▶ **Problem to solve**: Only the lines from the top of the data through the line with "disease, and Alzheimer's dementia. The" should be repeated, each exactly as written.

** Opening Records for this exercise block **

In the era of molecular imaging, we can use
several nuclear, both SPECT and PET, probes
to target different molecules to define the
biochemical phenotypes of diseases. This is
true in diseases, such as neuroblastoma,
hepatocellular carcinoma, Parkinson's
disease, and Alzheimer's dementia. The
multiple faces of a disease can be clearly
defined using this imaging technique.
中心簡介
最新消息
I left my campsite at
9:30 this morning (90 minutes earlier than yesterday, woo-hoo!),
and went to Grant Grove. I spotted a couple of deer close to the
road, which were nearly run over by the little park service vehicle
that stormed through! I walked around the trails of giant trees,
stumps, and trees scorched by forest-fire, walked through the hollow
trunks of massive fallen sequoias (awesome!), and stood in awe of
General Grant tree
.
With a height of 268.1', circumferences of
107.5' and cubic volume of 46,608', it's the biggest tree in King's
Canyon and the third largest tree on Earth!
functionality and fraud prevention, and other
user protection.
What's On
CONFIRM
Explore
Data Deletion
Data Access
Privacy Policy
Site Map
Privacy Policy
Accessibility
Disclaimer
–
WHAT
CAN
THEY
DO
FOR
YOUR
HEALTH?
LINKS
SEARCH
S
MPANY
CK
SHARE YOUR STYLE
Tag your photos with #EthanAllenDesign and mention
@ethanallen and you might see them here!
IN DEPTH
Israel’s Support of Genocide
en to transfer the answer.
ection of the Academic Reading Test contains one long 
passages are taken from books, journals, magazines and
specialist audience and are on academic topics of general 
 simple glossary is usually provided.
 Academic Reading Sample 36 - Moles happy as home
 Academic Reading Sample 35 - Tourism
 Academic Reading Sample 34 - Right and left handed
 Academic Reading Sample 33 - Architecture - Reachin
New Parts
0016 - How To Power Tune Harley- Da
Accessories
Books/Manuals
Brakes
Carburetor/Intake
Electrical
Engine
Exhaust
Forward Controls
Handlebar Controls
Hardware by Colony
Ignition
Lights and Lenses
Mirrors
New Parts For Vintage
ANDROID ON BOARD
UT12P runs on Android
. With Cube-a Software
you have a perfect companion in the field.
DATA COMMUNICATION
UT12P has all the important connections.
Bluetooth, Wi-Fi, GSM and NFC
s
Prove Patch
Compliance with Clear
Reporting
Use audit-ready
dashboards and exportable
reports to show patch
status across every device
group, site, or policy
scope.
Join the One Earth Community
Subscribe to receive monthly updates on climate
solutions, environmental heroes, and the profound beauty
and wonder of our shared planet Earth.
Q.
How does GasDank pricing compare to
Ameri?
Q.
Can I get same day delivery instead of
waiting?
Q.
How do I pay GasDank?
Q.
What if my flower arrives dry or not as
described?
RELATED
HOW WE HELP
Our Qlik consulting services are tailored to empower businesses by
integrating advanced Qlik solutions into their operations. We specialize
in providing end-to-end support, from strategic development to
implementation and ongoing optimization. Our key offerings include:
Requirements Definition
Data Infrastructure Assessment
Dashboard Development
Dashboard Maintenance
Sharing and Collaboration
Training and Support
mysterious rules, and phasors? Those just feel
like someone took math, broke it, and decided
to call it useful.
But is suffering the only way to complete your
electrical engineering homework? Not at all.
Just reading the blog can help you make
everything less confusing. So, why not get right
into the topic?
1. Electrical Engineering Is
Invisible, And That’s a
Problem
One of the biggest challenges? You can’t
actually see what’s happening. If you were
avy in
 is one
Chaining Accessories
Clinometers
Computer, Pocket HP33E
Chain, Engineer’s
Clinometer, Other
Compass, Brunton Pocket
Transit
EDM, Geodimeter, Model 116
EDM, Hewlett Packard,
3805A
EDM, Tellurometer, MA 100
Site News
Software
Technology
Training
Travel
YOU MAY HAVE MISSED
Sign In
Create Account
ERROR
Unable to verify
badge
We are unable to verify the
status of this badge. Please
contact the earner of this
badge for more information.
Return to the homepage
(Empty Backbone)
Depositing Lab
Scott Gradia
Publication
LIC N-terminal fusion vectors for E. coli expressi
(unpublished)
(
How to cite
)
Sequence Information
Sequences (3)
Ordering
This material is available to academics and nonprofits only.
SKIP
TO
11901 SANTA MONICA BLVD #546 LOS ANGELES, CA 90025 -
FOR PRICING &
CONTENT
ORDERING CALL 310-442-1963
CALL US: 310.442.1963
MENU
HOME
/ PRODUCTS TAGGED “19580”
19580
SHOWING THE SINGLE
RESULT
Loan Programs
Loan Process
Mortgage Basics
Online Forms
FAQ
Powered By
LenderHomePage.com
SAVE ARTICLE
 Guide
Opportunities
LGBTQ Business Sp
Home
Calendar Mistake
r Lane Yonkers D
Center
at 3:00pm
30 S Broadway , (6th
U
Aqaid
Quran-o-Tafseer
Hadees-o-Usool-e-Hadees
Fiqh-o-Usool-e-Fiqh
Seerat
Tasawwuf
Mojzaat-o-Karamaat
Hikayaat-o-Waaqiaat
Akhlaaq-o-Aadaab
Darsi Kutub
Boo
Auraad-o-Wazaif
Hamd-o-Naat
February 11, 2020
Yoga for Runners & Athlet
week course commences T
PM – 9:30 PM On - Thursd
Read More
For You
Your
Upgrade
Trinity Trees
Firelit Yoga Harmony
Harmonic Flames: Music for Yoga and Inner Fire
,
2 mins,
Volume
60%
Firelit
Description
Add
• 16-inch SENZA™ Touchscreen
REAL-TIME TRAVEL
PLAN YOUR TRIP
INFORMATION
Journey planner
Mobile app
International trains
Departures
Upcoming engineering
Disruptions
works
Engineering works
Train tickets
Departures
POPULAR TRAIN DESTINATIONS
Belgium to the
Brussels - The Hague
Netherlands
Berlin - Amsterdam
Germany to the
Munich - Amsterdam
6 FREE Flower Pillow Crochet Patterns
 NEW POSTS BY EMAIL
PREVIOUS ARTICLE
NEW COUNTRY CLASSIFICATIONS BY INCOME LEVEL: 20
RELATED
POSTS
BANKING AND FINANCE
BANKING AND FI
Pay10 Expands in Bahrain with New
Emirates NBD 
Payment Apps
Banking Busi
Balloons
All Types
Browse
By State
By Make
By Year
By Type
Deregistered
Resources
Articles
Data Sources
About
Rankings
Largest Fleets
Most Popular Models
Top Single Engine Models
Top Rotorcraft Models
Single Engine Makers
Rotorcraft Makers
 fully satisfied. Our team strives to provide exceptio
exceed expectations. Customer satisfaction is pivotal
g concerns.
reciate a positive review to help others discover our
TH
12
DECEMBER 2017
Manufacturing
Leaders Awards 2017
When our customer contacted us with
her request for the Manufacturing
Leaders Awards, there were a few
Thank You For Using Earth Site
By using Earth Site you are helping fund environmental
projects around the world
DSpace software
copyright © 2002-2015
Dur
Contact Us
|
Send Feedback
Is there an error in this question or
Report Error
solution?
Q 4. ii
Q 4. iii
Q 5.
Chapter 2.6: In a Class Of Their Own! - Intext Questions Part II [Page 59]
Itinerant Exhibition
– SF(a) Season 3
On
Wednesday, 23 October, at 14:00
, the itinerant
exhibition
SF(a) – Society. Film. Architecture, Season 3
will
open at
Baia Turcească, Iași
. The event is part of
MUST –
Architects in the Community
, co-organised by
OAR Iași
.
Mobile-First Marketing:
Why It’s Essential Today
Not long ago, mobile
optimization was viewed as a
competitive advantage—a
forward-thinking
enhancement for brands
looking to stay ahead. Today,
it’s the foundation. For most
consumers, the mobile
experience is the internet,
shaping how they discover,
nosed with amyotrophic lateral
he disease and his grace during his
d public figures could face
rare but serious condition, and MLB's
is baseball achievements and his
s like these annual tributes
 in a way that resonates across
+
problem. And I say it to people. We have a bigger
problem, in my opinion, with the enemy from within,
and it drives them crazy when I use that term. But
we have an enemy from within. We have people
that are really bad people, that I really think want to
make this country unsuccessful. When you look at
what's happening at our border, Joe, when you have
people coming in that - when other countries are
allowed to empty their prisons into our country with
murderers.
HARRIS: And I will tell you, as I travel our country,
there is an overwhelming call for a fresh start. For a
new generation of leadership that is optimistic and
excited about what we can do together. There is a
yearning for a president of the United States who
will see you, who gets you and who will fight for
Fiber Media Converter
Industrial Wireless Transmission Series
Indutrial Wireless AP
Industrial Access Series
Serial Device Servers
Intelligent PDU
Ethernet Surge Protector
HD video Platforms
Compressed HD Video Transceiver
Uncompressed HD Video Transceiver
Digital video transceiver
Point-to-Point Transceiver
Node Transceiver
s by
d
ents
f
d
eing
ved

** Closing Records for this exercise block **

▶ **Response area**:
In the era of molecular imaging, we can use
several nuclear, both SPECT and PET, probes
to target different molecules to define the
biochemical phenotypes of diseases. This is
true in diseases, such as neuroblastoma,
hepatocellular carcinoma, Parkinson's
disease, and Alzheimer's dementia. The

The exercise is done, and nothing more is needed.